Half-precision floating-point broken in Tensile when compiled with rocm-llvm 6.2.0

Description:

Running ollama or llama.cpp on ROCm 6.2 results in the same CUBLAS_STATUS_INTERNAL_ERROR error:

rocBLAS error: Tensile solution found, but exception thrown for { a_type: "f16_r", b_type: "f16_r", c_type: "f16_r", d_type: "f16_r", compute_type: "f16_r", transA: 'T', transB: 'N', M: 128, N: 2, K: 32, alpha: 1, row_stride_a: 1, col_stride_a: 4096, row_stride_b: 1, col_stride_b: 32, row_stride_c: 1, col_stride_c: 128, row_stride_d: 1, col_stride_d: 128, beta: 0, batch_count: 40, strided_batch: true, stride_a: 524288, stride_b: 64, stride_c: 256, stride_d: 256, atomics_mode: atomics_allowed }
Alpha value 7.21875 doesn't match that set in problem: 1
ggml/src/ggml-cuda.cu:70: ROCm errorROCm error: CUBLAS_STATUS_INTERNAL_ERROR
  current device: 0, in function ggml_cuda_mul_mat_batched_cublas at ggml/src/ggml-cuda.cu:1839
  hipblasGemmStridedBatchedEx(ctx.cublas_handle(), HIPBLAS_OP_T, HIPBLAS_OP_N, ne01, ne11, ne10, alpha, (const char *) src0_f16, HIPBLAS_R_16F, nb01/nb00, nb02/nb00, (const char *) src1_f16, HIPBLAS_R_16F, nb11/nb10, nb12/nb10, beta, ( char *) dst_t, cu_data_type, ne01, nb2/nb0, ne12*ne13, cu_compute_type, HIPBLAS_GEMM_DEFAULT)

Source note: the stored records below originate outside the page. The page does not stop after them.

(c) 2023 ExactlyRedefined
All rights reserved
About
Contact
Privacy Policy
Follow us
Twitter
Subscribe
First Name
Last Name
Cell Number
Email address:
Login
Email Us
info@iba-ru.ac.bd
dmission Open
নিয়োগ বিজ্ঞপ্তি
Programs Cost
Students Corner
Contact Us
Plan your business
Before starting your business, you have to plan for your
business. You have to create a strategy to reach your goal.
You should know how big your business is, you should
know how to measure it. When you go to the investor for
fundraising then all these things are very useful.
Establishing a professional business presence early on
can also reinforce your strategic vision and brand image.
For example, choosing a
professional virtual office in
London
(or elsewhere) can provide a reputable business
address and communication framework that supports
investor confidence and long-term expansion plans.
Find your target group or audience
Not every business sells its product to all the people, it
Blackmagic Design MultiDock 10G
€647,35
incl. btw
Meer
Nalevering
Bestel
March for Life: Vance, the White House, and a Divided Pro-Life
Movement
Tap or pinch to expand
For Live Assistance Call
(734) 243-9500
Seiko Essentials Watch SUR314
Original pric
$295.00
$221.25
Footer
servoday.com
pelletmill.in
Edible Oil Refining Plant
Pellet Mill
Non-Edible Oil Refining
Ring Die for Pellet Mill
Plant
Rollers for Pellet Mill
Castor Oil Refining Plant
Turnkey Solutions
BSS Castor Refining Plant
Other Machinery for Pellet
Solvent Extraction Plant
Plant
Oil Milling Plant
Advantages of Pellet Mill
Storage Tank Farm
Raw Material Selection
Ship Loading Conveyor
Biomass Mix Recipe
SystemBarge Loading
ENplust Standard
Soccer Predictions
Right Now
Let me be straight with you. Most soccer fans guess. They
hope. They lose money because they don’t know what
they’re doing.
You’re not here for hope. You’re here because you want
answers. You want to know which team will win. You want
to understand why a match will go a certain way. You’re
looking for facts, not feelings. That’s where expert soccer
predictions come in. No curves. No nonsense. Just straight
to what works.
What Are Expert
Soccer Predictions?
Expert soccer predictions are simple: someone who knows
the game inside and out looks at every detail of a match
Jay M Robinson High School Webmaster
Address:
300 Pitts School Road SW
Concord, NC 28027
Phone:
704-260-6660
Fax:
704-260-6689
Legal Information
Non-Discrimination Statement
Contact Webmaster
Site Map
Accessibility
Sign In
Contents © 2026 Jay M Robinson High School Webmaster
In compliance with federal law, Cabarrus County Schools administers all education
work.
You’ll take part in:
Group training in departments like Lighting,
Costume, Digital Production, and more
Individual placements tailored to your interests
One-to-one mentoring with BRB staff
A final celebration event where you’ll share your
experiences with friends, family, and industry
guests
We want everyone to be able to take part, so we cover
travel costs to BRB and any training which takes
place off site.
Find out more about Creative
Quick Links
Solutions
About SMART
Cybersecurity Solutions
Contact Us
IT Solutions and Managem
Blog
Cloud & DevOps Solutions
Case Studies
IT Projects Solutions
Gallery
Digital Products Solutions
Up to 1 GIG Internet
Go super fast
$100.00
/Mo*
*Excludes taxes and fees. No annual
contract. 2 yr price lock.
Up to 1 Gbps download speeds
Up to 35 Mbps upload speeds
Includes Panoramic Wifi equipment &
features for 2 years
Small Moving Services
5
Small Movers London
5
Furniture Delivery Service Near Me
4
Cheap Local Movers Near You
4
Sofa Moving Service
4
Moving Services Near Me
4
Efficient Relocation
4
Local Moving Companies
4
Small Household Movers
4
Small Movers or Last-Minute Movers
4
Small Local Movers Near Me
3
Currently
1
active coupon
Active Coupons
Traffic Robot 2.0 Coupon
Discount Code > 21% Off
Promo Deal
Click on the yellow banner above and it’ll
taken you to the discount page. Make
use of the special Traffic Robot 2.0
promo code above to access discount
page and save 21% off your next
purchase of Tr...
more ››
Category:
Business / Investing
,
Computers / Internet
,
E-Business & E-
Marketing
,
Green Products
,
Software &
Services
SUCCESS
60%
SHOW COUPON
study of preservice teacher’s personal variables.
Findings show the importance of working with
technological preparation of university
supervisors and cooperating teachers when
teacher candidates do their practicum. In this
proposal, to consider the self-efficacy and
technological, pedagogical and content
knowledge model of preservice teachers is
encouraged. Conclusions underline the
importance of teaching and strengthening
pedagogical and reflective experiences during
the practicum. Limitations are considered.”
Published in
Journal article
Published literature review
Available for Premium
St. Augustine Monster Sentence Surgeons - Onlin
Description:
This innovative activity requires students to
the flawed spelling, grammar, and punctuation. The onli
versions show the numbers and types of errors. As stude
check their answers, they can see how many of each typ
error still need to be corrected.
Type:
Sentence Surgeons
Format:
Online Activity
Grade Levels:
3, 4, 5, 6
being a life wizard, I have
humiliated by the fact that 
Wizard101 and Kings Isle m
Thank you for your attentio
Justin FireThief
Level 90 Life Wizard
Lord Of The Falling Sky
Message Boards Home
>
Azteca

ptrace: Operation not permitted.
No stack.
The program is not being run.
Aborted (core dumped)

When running with AMD_LOG_LEVEL=4, llama.cpp causes multiple hipErrorNotFound errors, where ollama only causes an hipErrorNotReady error (see logs).

The error is independent of the model being run.

Tested on gfx1030 / RX 6900 XT.